Records: Begin

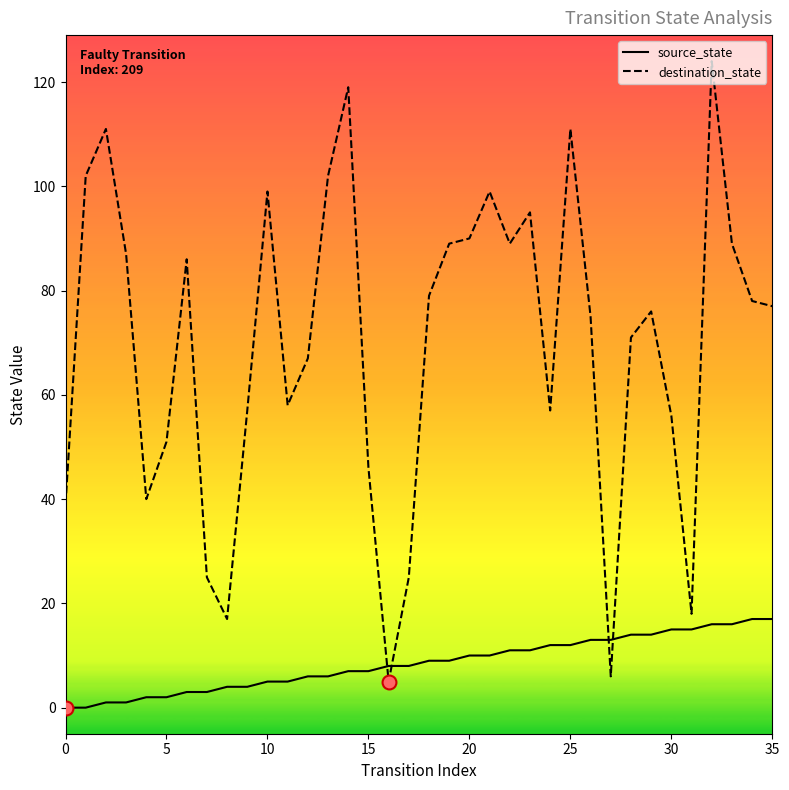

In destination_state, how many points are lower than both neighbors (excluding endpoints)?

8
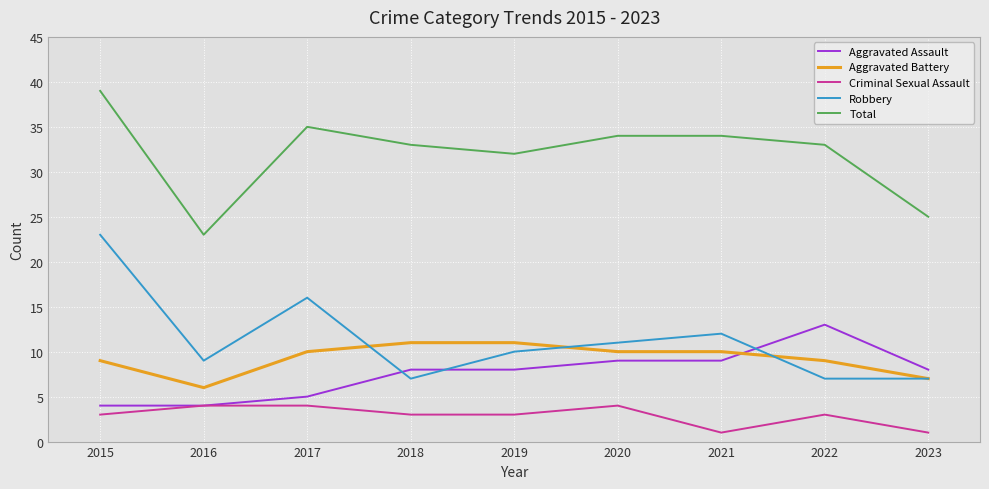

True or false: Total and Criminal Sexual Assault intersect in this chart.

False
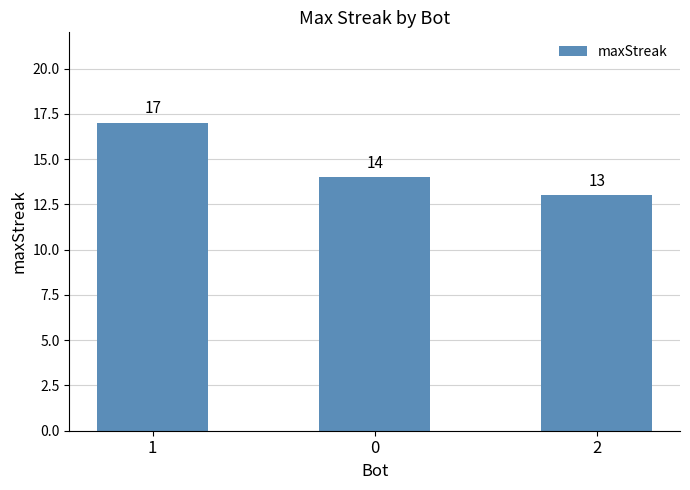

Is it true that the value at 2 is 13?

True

Records: End

### [Job]
Copy all of the records above verbatim, leaving out the pictures.

### [Solution to this task]
In destination_state, how many points are lower than both neighbors (excluding endpoints)?

8

True or false: Total and Criminal Sexual Assault intersect in this chart.

False

Is it true that the value at 2 is 13?

True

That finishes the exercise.